Another point is that you need to be a first mover because in an environment where there is a lot of political risk folks that come in early actually can help shape the environment, the political environment, the regulatory environment, the joint venture environment to be tailored towards them. Second and third movers won’t necessarily benefit from an environment that has been tailored for a guy that invested before you did. That is much more important in places where legal structures and systems are much more opaque and much more fluid than it is in a country like the United States.

And the other thing I would say is that from a broader investor perspective and not looking at it as a businessman is that we’ve talked about emerging markets as if they are in some ways a united asset class. They’re not. The Jasmine Revolution was never going to happen in China. The average Chinese after 30 years of 10% plus state directed growth is happier with their government than the average American is today with the American government.
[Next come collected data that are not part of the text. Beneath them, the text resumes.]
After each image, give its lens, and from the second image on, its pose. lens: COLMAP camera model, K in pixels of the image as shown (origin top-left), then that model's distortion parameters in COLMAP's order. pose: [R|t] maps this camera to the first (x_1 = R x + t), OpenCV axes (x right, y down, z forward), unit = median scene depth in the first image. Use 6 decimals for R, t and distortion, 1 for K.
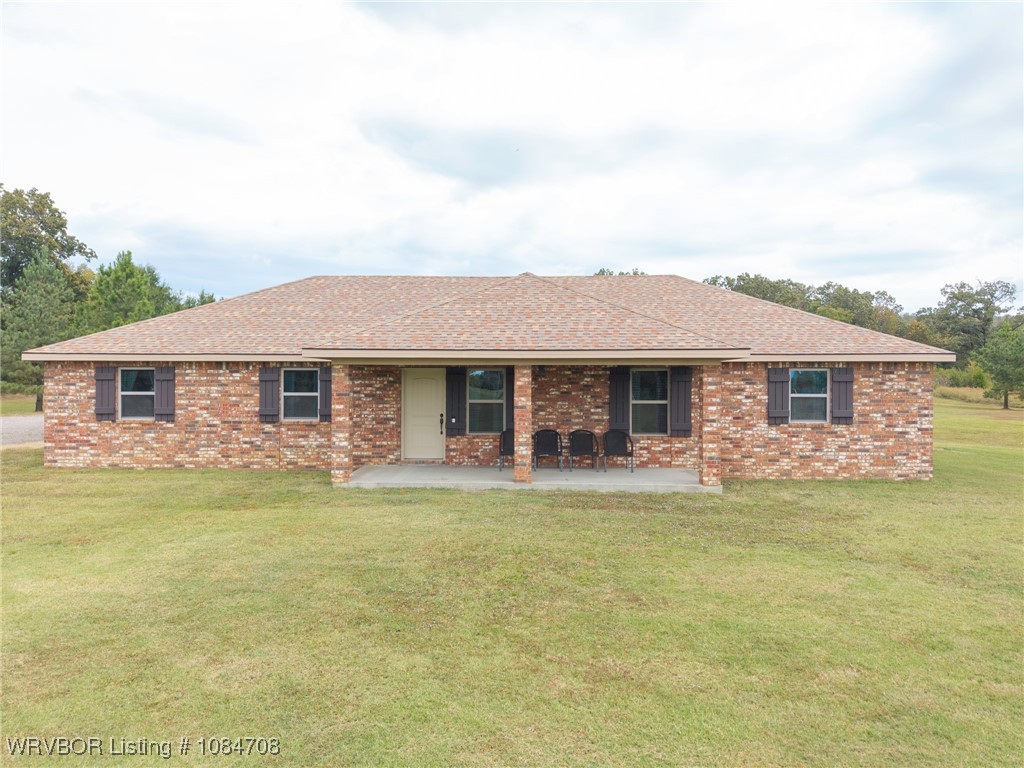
lens RADIAL K [[690.6, 0, 508.4], [0, 690.6, 381.7], [0, 0, 1]] dist [0.026799, -0.035660]
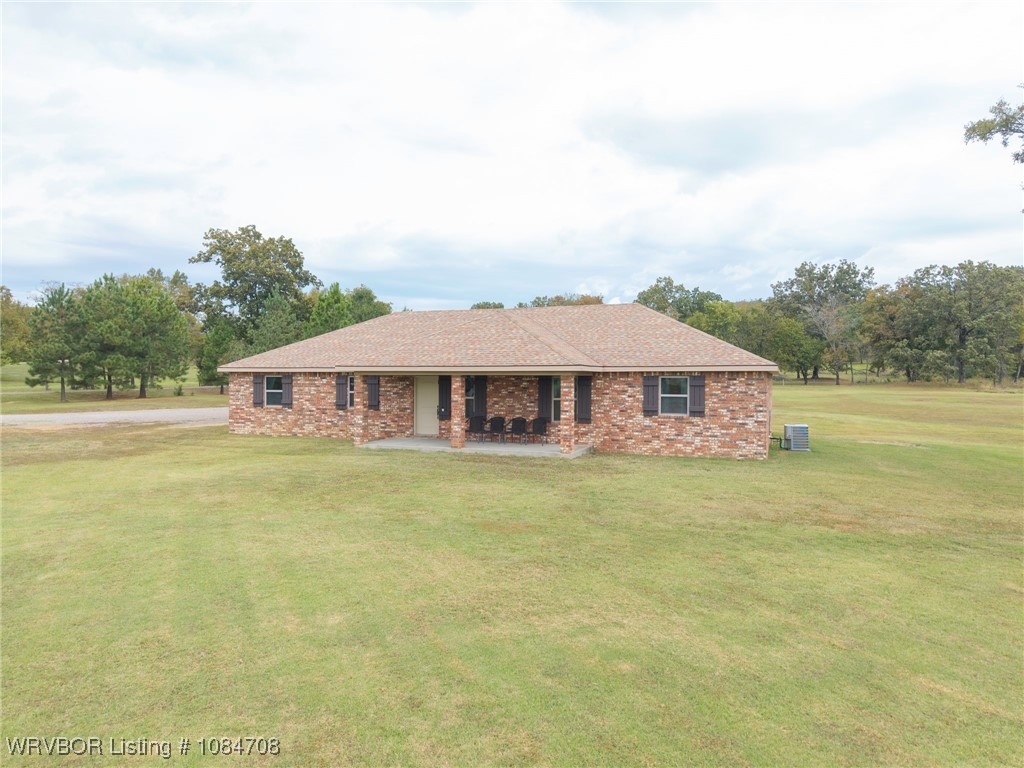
lens RADIAL K [[690.6, 0, 508.4], [0, 690.6, 381.7], [0, 0, 1]] dist [0.026799, -0.035660]
pose [[0.945561, 0.001793, -0.325441, 0.553033], [-0.000702, 0.999994, 0.003471, -0.012139], [0.325445, -0.003053, 0.945556, -0.404208]]
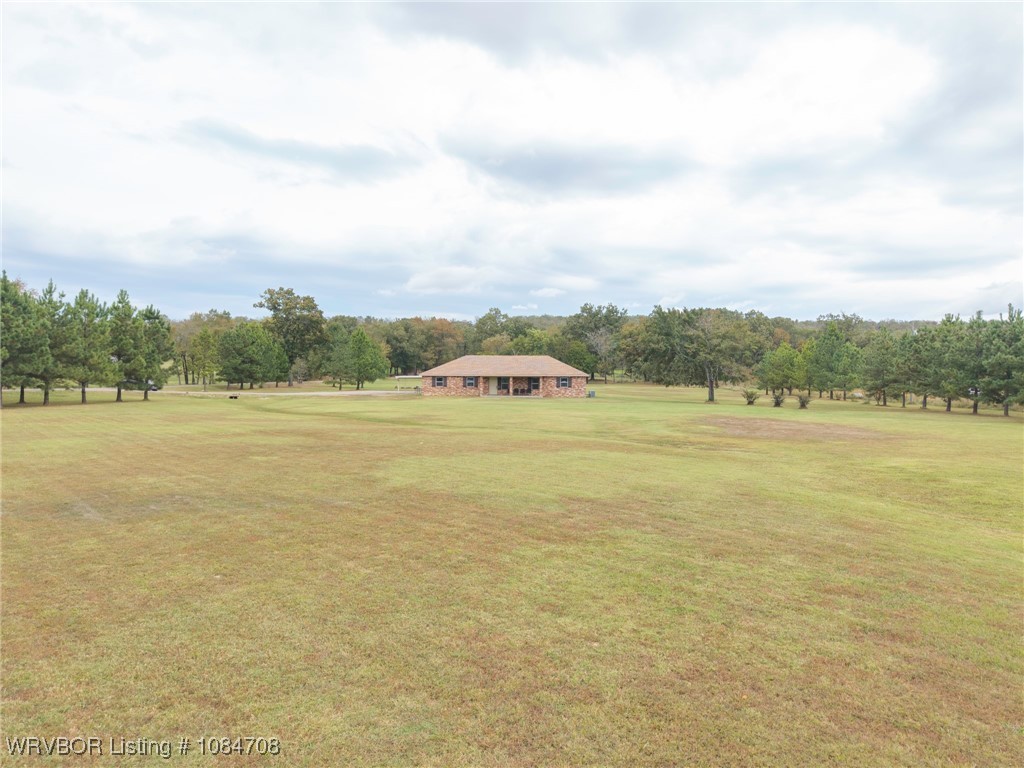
lens RADIAL K [[691.1, 0, 500.6], [0, 691.1, 392.8], [0, 0, 1]] dist [0.088679, -0.118050]
pose [[0.999061, 0.002716, -0.043246, 0.164660], [-0.002031, 0.999872, 0.015867, 0.016426], [0.043283, -0.015764, 0.998938, -4.345558]]
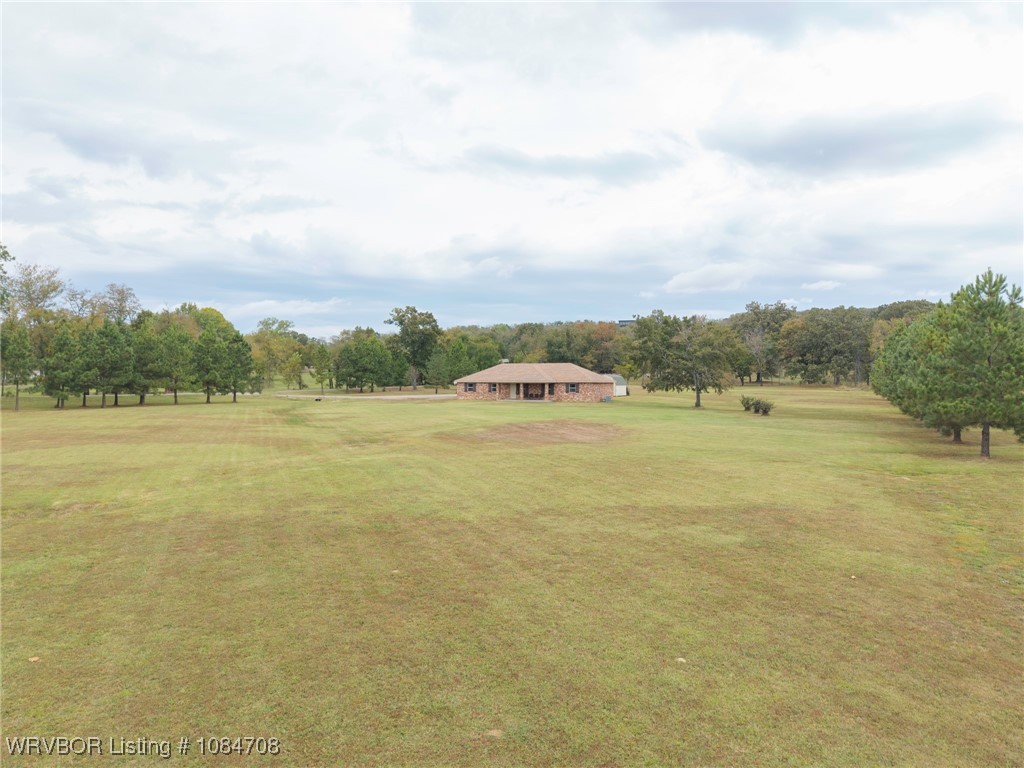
lens RADIAL K [[690.6, 0, 508.4], [0, 690.6, 381.7], [0, 0, 1]] dist [0.026799, -0.035660]
pose [[0.920246, -0.000943, -0.391339, 2.170391], [0.000803, 1.000000, -0.000521, -0.030144], [0.391339, 0.000165, 0.920246, -4.502013]]
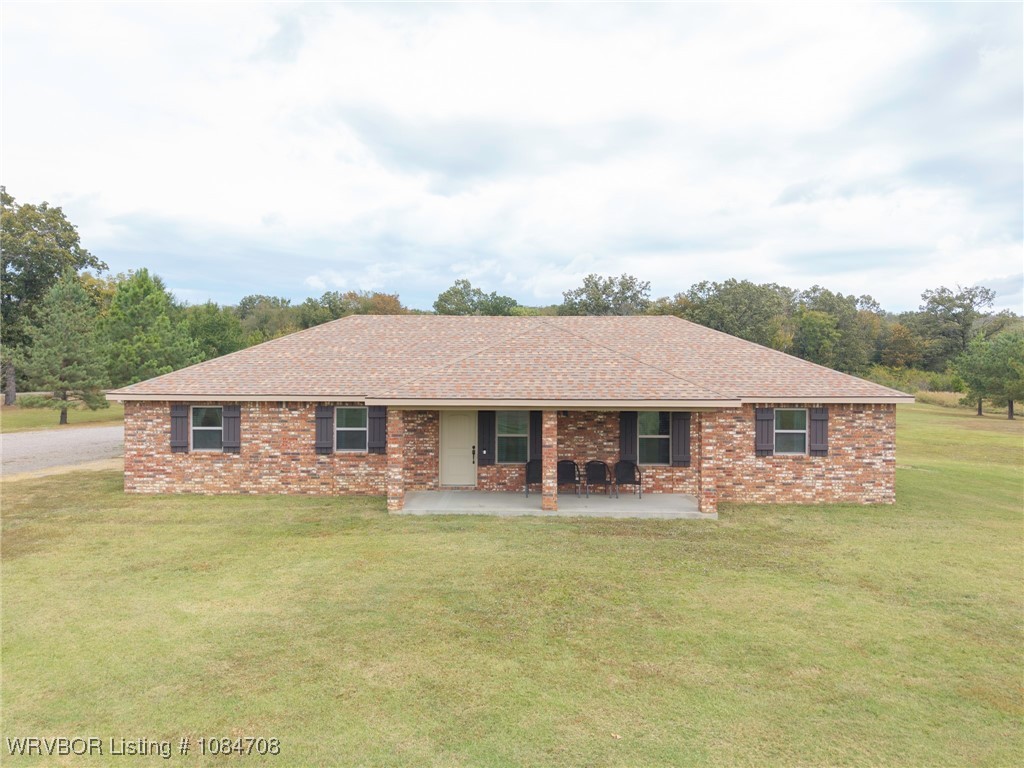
lens RADIAL K [[690.6, 0, 508.4], [0, 690.6, 381.7], [0, 0, 1]] dist [0.026799, -0.035660]
pose [[0.999845, 0.000767, 0.017581, -0.059674], [-0.000850, 0.999989, 0.004703, -0.066732], [-0.017577, -0.004718, 0.999834, -0.152114]]
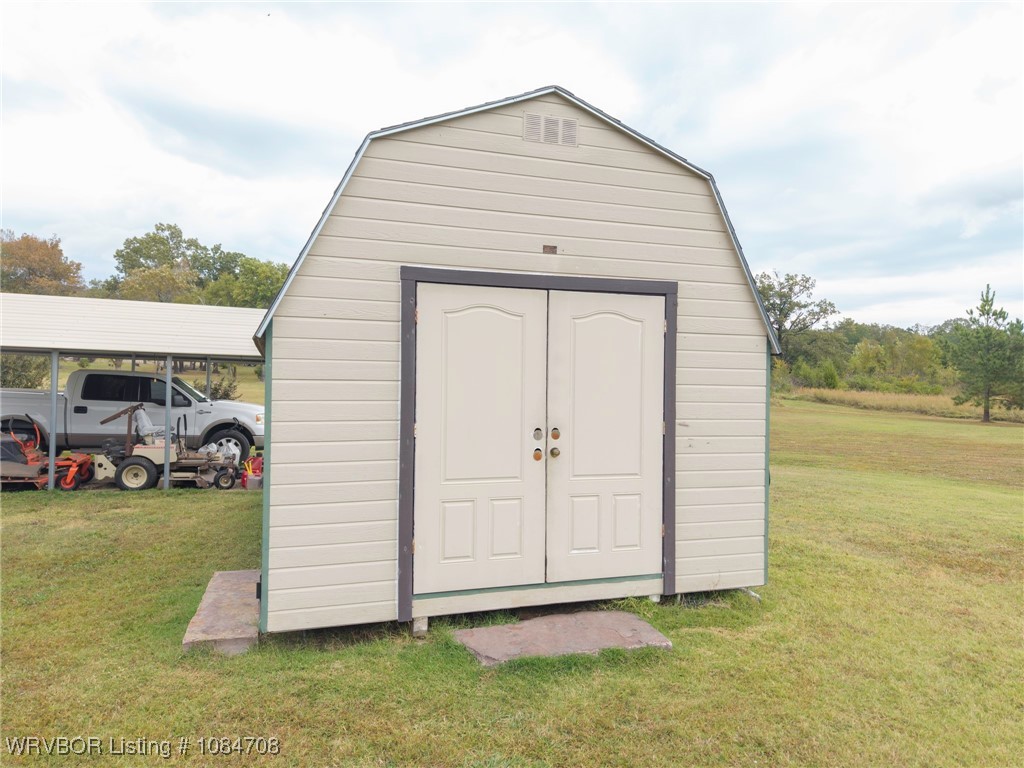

There is a lot of stability in China over the near to medium term. There isn’t in Tunisia. There isn’t in Libya. There isn’t in Thailand. There isn’t in Sri Lanka. There isn’t in Argentina. There are other countries that haven’t blown up yet where there is very strong political instability and yet people that want to invest in emerging markets their funds, the growth funds in your retirement accounts. They say put my money in emerging markets. Frankly, there is going to be a lot of volatility around something like that. To the extent that you have the ability to pick and choose, you want to.